_INFORMATION SHOWN:_
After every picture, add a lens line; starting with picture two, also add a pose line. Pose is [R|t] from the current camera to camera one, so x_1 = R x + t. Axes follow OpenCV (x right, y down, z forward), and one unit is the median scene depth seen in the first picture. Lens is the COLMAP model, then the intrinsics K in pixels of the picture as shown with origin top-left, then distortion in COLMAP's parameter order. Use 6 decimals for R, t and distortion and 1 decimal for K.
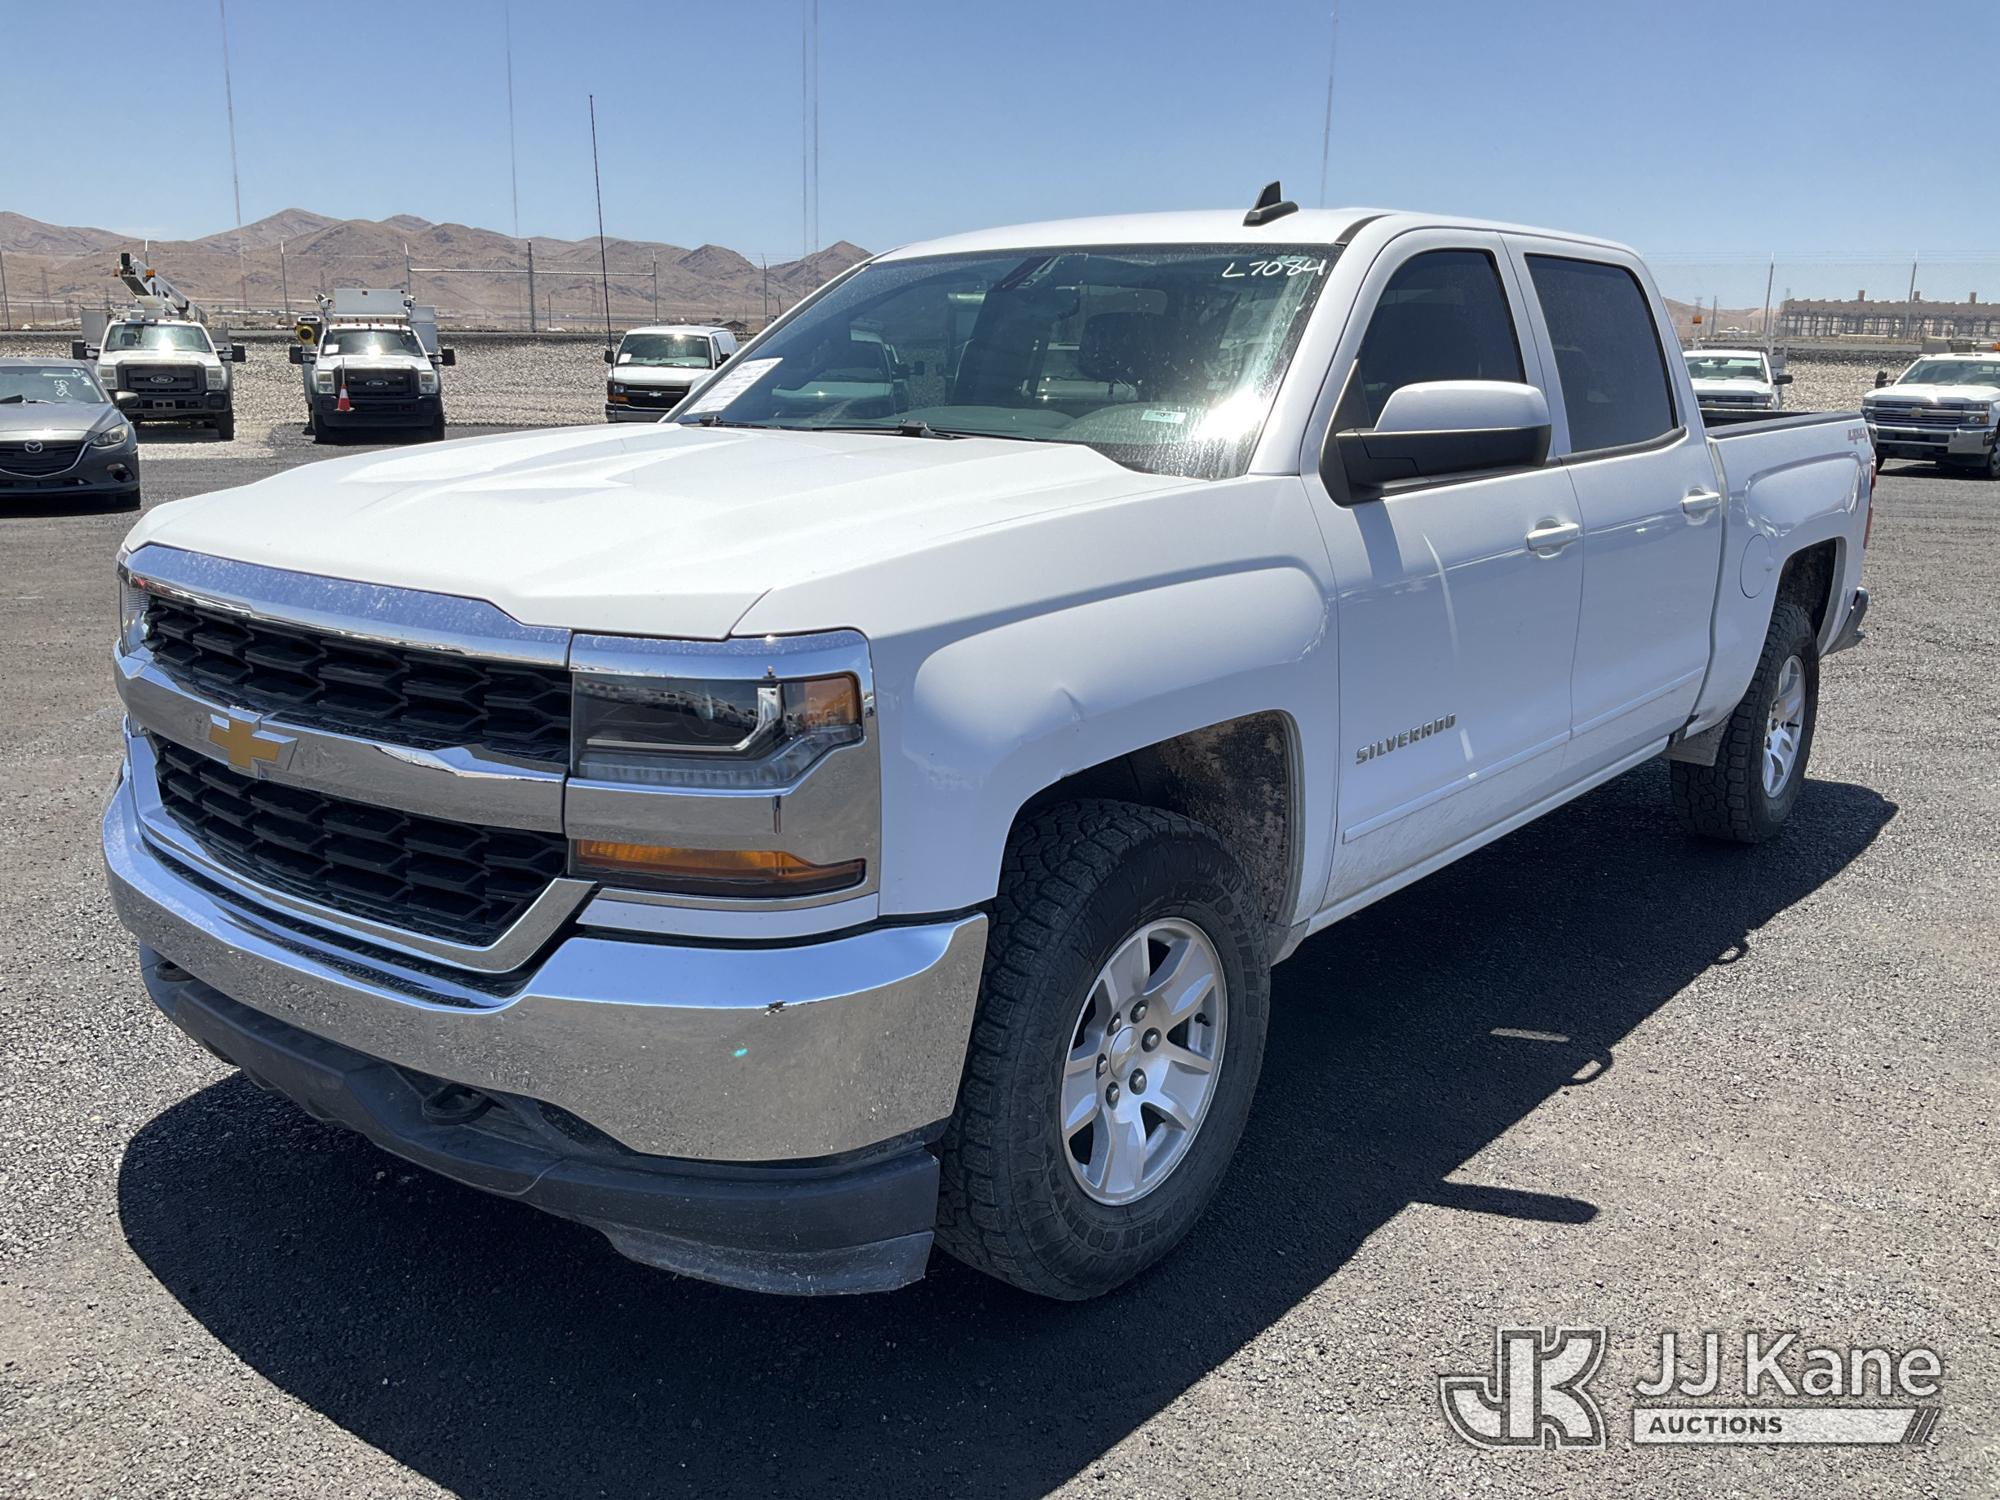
lens RADIAL K [[1847.1, 0, 986.4], [0, 1847.1, 735.4], [0, 0, 1]] dist [0.044419, 0.000000]
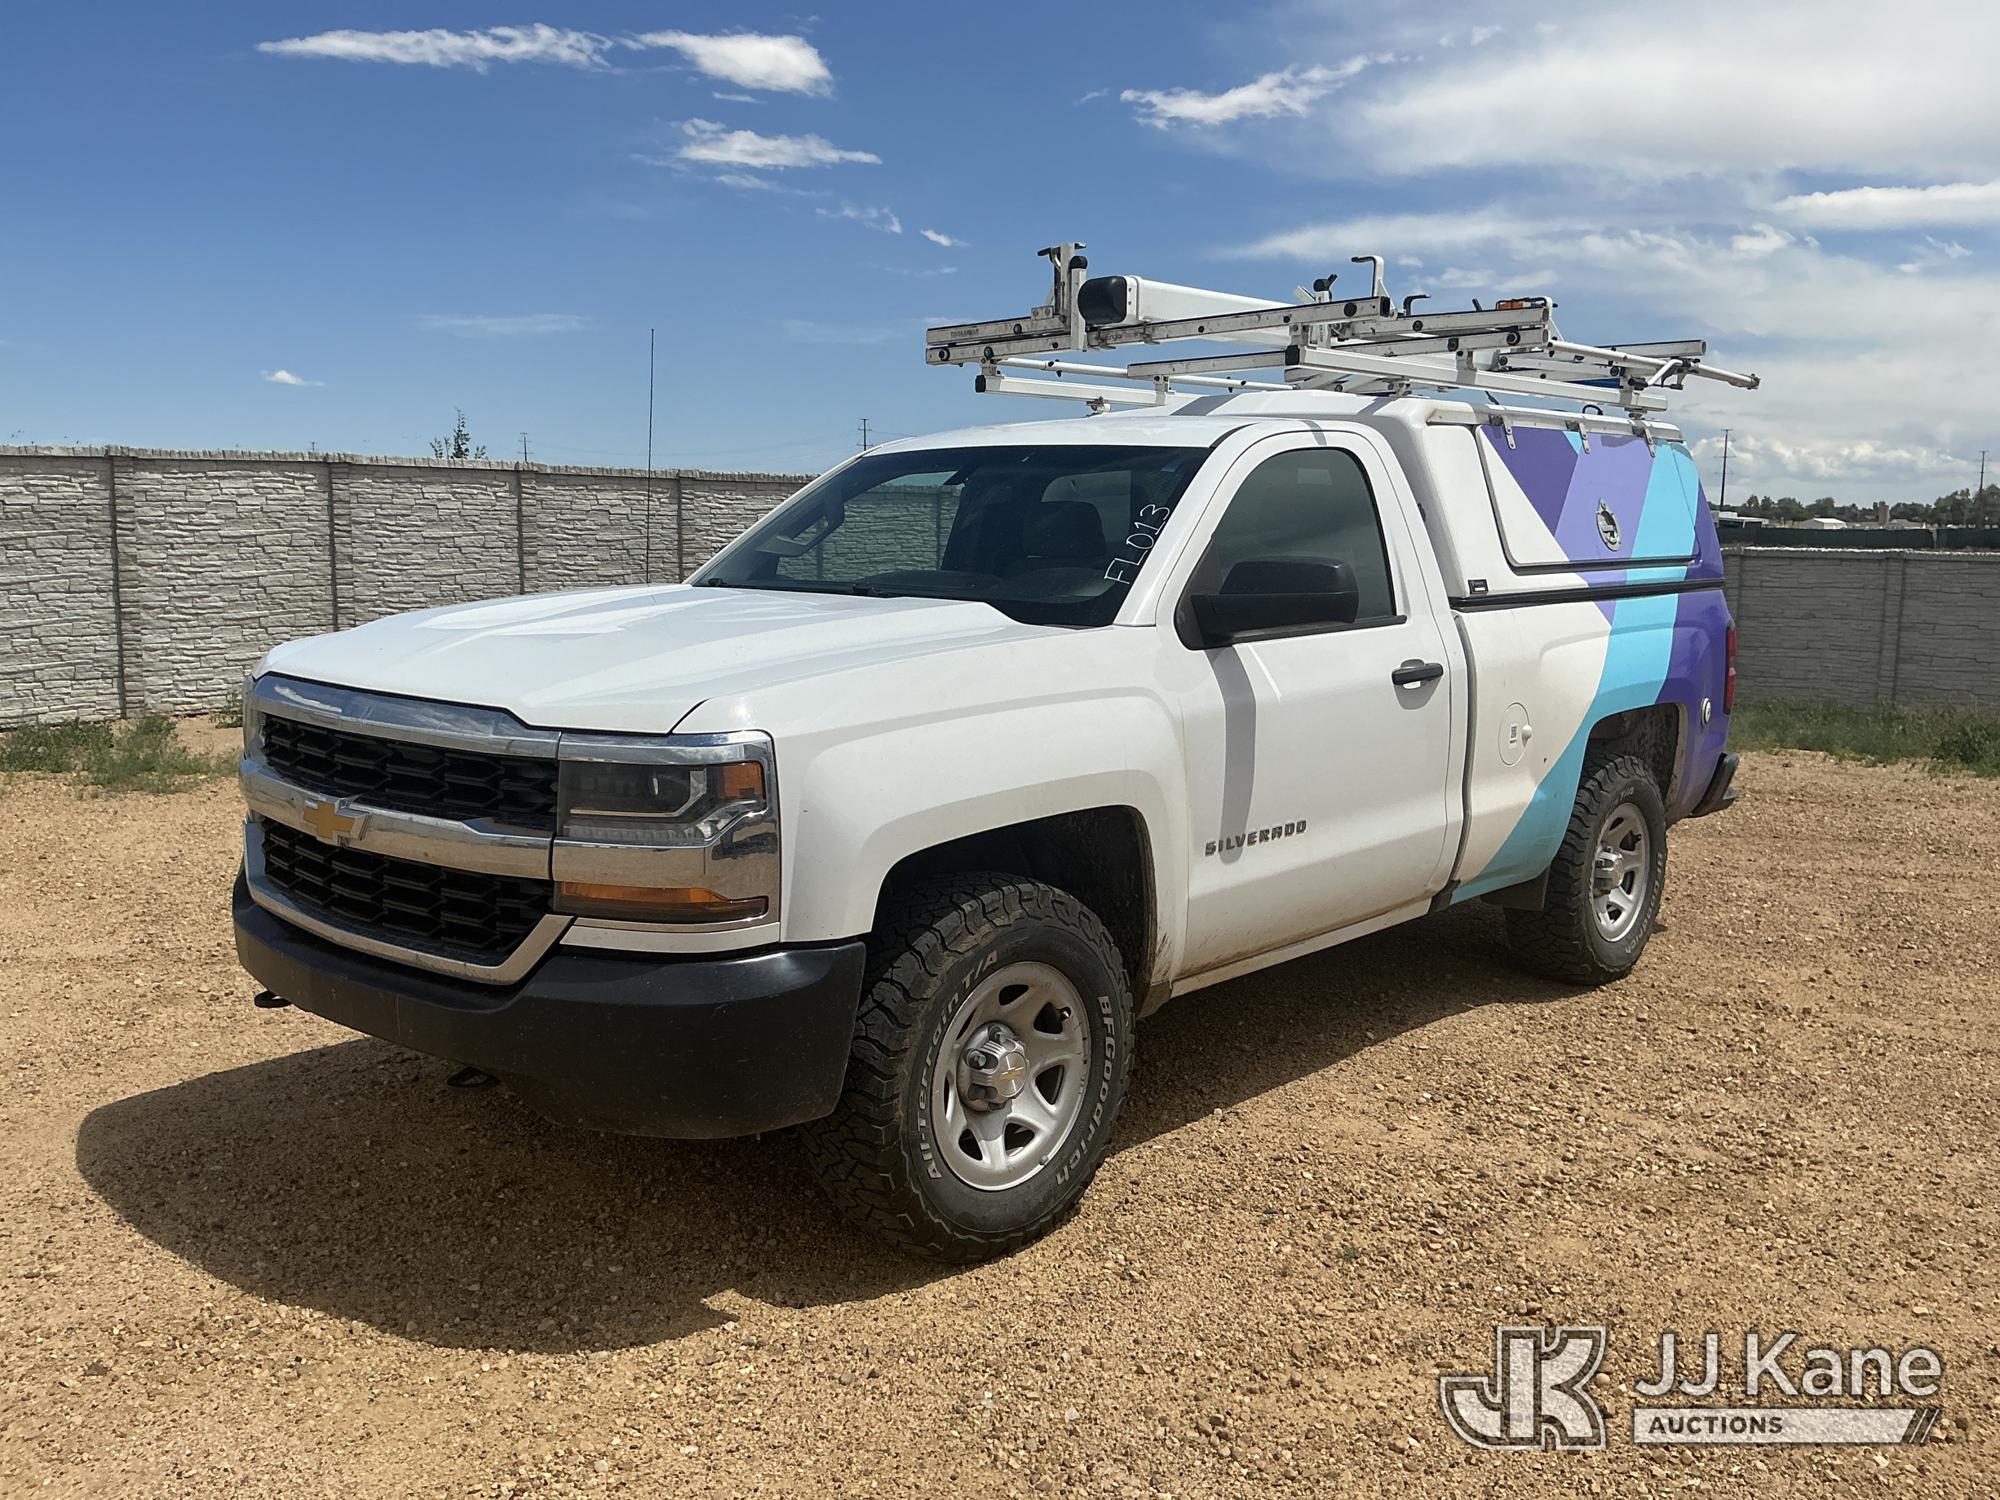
lens RADIAL K [[1847.1, 0, 1043.4], [0, 1847.1, 743.4], [0, 0, 1]] dist [0.044419, 0.000000]
pose [[0.999373, 0.009248, -0.034165, 0.152159], [-0.011951, 0.996740, -0.079791, 0.048854], [0.033316, 0.080150, 0.996226, -0.300039]]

_WHAT IS NEEDED:_
Copy the listing from its start to the line with "743.4], [0, 0, 1]] dist [0.044419, 0.000000]", putting "view" wherever "camera" appears and changing nothing else. Leave the pictures out.

_WRITTEN RESPONSE:_
After every picture, add a lens line; starting with picture two, also add a pose line. Pose is [R|t] from the current view to view one, so x_1 = R x + t. Axes follow OpenCV (x right, y down, z forward), and one unit is the median scene depth seen in the first picture. Lens is the COLMAP model, then the intrinsics K in pixels of the picture as shown with origin top-left, then distortion in COLMAP's parameter order. Use 6 decimals for R, t and distortion and 1 decimal for K.
lens RADIAL K [[1847.1, 0, 986.4], [0, 1847.1, 735.4], [0, 0, 1]] dist [0.044419, 0.000000]
lens RADIAL K [[1847.1, 0, 1043.4], [0, 1847.1, 743.4], [0, 0, 1]] dist [0.044419, 0.000000]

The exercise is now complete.